Últimamente, su padre hablaba de la posibilidad de mudarse a Las Vegas. Conocía a algunos cubanos de los casinos de la isla que trabajaban en “el Strip”, la conocida franja de hoteles y centros nocturnos allá, como jefes de mesa en los casinos, crupieres de veintiuna o gerentes de los centros nocturnos. Papi también conocía a varios mafiosos norteamericanos que habían trasladado allí sus operaciones de juegos de azar, después de que los cubanos los echaran de La Habana. Las Vegas crecía muy deprisa, decía él, y muy pronto se convertiría en la capital mundial de la magia. ¿En qué otro lugar podía un hombre comenzar el día con cincuenta dólares en el bolsillo y acabar como un millonario al anochecer?

Enrique prendió el televisor, forzando el grueso botón selector de una estación a otra. Estaban pasando programas repetidos de Abbott y Costello por el Canal 9, pero no le llamaban la atención. Sólo lo hacían reír cuando estaba enfermo. Tenía una tos leve y le dolía la garganta. Con suerte, pescaría una gripe y faltaría a clases por una semana. Le dolían las costillas después de una pelea en el patio de recreo. No había sido gran cosa, sólo el intercambio desigual de moquetes acostumbrado con ese buscapleitos de Ocean Park. No era fácil ser el niño nuevo (casi todos los demás se conocían desde el jardín de niños), tener la piel morena y ser el segundo más bajito de la clase.

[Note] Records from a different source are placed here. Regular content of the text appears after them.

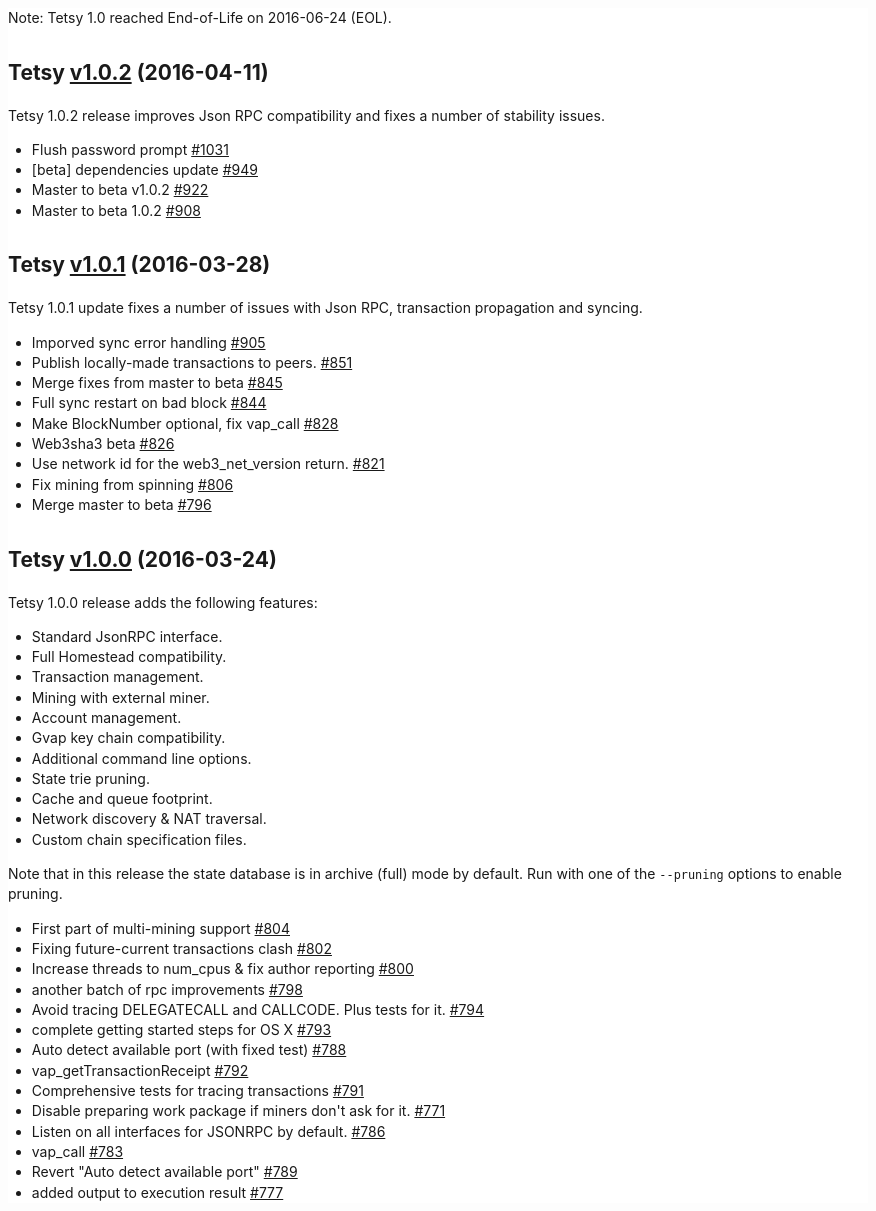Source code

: Note: Tetsy 1.0 reached End-of-Life on 2016-06-24 (EOL).

## Tetsy [v1.0.2](https://github.com/tetcoin/tetsy/releases/tag/v1.0.2) (2016-04-11)

Tetsy 1.0.2 release improves Json RPC compatibility and fixes a number of stability issues.

- Flush password prompt [#1031](https://github.com/tetcoin/tetsy/pull/1031)
- [beta] dependencies update [#949](https://github.com/tetcoin/tetsy/pull/949)
- Master to beta v1.0.2 [#922](https://github.com/tetcoin/tetsy/pull/922)
- Master to beta 1.0.2 [#908](https://github.com/tetcoin/tetsy/pull/908)

## Tetsy [v1.0.1](https://github.com/tetcoin/tetsy/releases/tag/v1.0.1) (2016-03-28)

Tetsy 1.0.1 update fixes a number of issues with Json RPC, transaction propagation and syncing.

- Imporved sync error handling [#905](https://github.com/tetcoin/tetsy/pull/905)
- Publish locally-made transactions to peers. [#851](https://github.com/tetcoin/tetsy/pull/851)
- Merge fixes from master to beta [#845](https://github.com/tetcoin/tetsy/pull/845)
- Full sync restart on bad block [#844](https://github.com/tetcoin/tetsy/pull/844)
- Make BlockNumber optional, fix vap_call [#828](https://github.com/tetcoin/tetsy/pull/828)
- Web3sha3 beta [#826](https://github.com/tetcoin/tetsy/pull/826)
- Use network id for the web3_net_version return. [#821](https://github.com/tetcoin/tetsy/pull/821)
- Fix mining from spinning [#806](https://github.com/tetcoin/tetsy/pull/806)
- Merge master to beta [#796](https://github.com/tetcoin/tetsy/pull/796)

## Tetsy [v1.0.0](https://github.com/tetcoin/tetsy/releases/tag/v1.0.0) (2016-03-24)

Tetsy 1.0.0 release adds the following features:

- Standard JsonRPC interface.
- Full Homestead compatibility.
- Transaction management.
- Mining with external miner.
- Account management.
- Gvap key chain compatibility.
- Additional command line options.
- State trie pruning.
- Cache and queue footprint.
- Network discovery & NAT traversal.
- Custom chain specification files.

Note that in this release the state database is in archive (full) mode by default. Run with one of the `--pruning` options to enable pruning.

- First part of multi-mining support [#804](https://github.com/tetcoin/tetsy/pull/804)
- Fixing future-current transactions clash [#802](https://github.com/tetcoin/tetsy/pull/802)
- Increase threads to num_cpus & fix author reporting [#800](https://github.com/tetcoin/tetsy/pull/800)
- another batch of rpc improvements [#798](https://github.com/tetcoin/tetsy/pull/798)
- Avoid tracing DELEGATECALL and CALLCODE. Plus tests for it. [#794](https://github.com/tetcoin/tetsy/pull/794)
- complete getting started steps for OS X [#793](https://github.com/tetcoin/tetsy/pull/793)
- Auto detect available port (with fixed test) [#788](https://github.com/tetcoin/tetsy/pull/788)
- vap_getTransactionReceipt [#792](https://github.com/tetcoin/tetsy/pull/792)
- Comprehensive tests for tracing transactions [#791](https://github.com/tetcoin/tetsy/pull/791)
- Disable preparing work package if miners don't ask for it. [#771](https://github.com/tetcoin/tetsy/pull/771)
- Listen on all interfaces for JSONRPC by default. [#786](https://github.com/tetcoin/tetsy/pull/786)
- vap_call [#783](https://github.com/tetcoin/tetsy/pull/783)
- Revert "Auto detect available port" [#789](https://github.com/tetcoin/tetsy/pull/789)
- added output to execution result [#777](https://github.com/tetcoin/tetsy/pull/777)
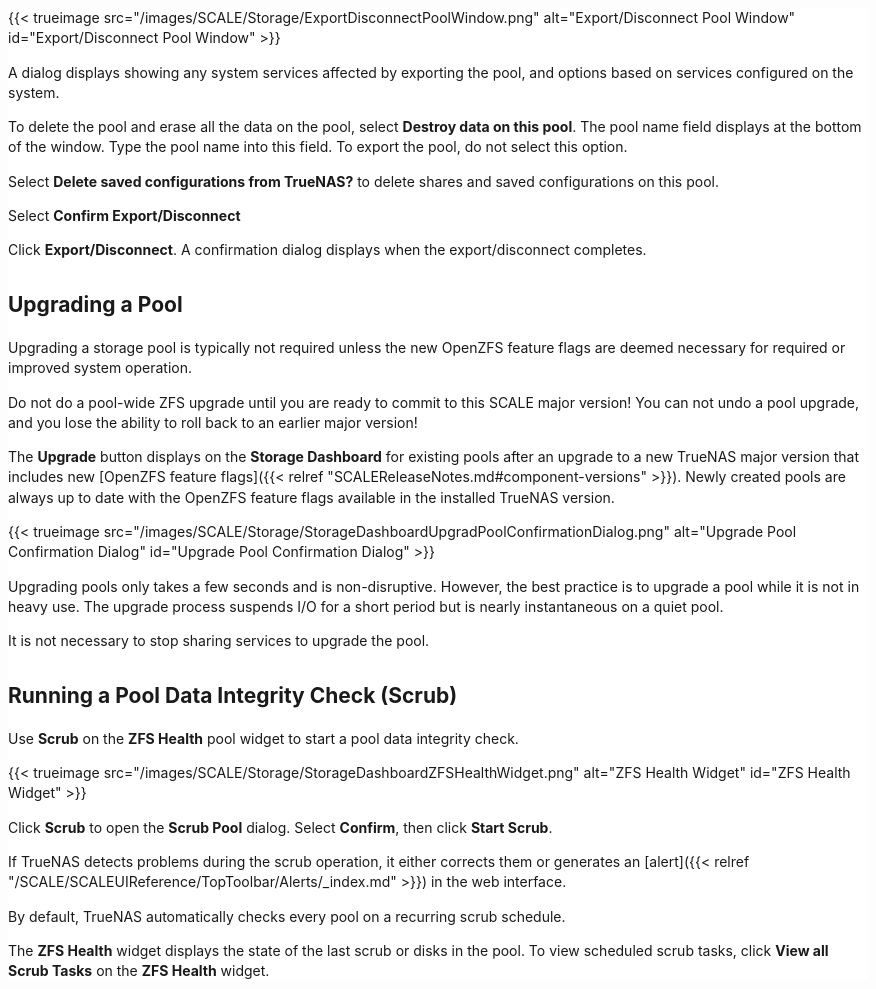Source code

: {{< trueimage src="/images/SCALE/Storage/ExportDisconnectPoolWindow.png" alt="Export/Disconnect Pool Window" id="Export/Disconnect Pool Window" >}}

A dialog displays showing any system services affected by exporting the pool, and options based on services configured on the system.

To delete the pool and erase all the data on the pool, select **Destroy data on this pool**.
The pool name field displays at the bottom of the window. Type the pool name into this field. To export the pool, do not select this option.

Select **Delete saved configurations from TrueNAS?** to delete shares and saved configurations on this pool.

Select **Confirm Export/Disconnect**

Click **Export/Disconnect**. A confirmation dialog displays when the export/disconnect completes.

## Upgrading a Pool

Upgrading a storage pool is typically not required unless the new OpenZFS feature flags are deemed necessary for required or improved system operation.

Do not do a pool-wide ZFS upgrade until you are ready to commit to this SCALE major version! You can not undo a pool upgrade, and you lose the ability to roll back to an earlier major version!

The **Upgrade** button displays on the **Storage Dashboard** for existing pools after an upgrade to a new TrueNAS major version that includes new [OpenZFS feature flags]({{< relref "SCALEReleaseNotes.md#component-versions" >}}).
Newly created pools are always up to date with the OpenZFS feature flags available in the installed TrueNAS version.

{{< trueimage src="/images/SCALE/Storage/StorageDashboardUpgradPoolConfirmationDialog.png" alt="Upgrade Pool Confirmation Dialog" id="Upgrade Pool Confirmation Dialog" >}}

Upgrading pools only takes a few seconds and is non-disruptive.
However, the best practice is to upgrade a pool while it is not in heavy use.
The upgrade process suspends I/O for a short period but is nearly instantaneous on a quiet pool.

It is not necessary to stop sharing services to upgrade the pool.

## Running a Pool Data Integrity Check (Scrub)

Use **Scrub** on the **ZFS Health** pool widget to start a pool data integrity check.

{{< trueimage src="/images/SCALE/Storage/StorageDashboardZFSHealthWidget.png" alt="ZFS Health Widget" id="ZFS Health Widget" >}}

Click **Scrub** to open the **Scrub Pool** dialog.
Select **Confirm**, then click **Start Scrub**.

If TrueNAS detects problems during the scrub operation, it either corrects them or generates an [alert]({{< relref "/SCALE/SCALEUIReference/TopToolbar/Alerts/_index.md" >}}) in the web interface.

By default, TrueNAS automatically checks every pool on a recurring scrub schedule.

The **ZFS Health** widget displays the state of the last scrub or disks in the pool.
To view scheduled scrub tasks, click **View all Scrub Tasks** on the **ZFS Health** widget.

El noticiero de las seis no cambiaba mucho. Siempre que Enrique veía al presidente Johnson por la televisión, recordaba a los turistas norteamericanos que acostumbraban ir a la playa de Varadero antes de la revolución y tenían la mala costumbre de llamar “boy” a todos los hombres. Cada día morían más soldados estadounidenses en Vietnam luchando contra los comunistas. Enrique ya había perdido la cuenta de cuántos miles hasta ahora. ¿Por qué los norteamericanos no luchaban contra los comunistas en Cuba? ¿Cuál era la diferencia? ¿Y qué habría sido de los hombres que lucharon en la Bahía de Cochinos? ¿Por qué ya nadie los mencionaba? Enrique sospechaba de los hechos. A su manera de ver, nadie podía fiarse de nada con excepción de los números o de algo que pudieras sujetar entre ambas manos.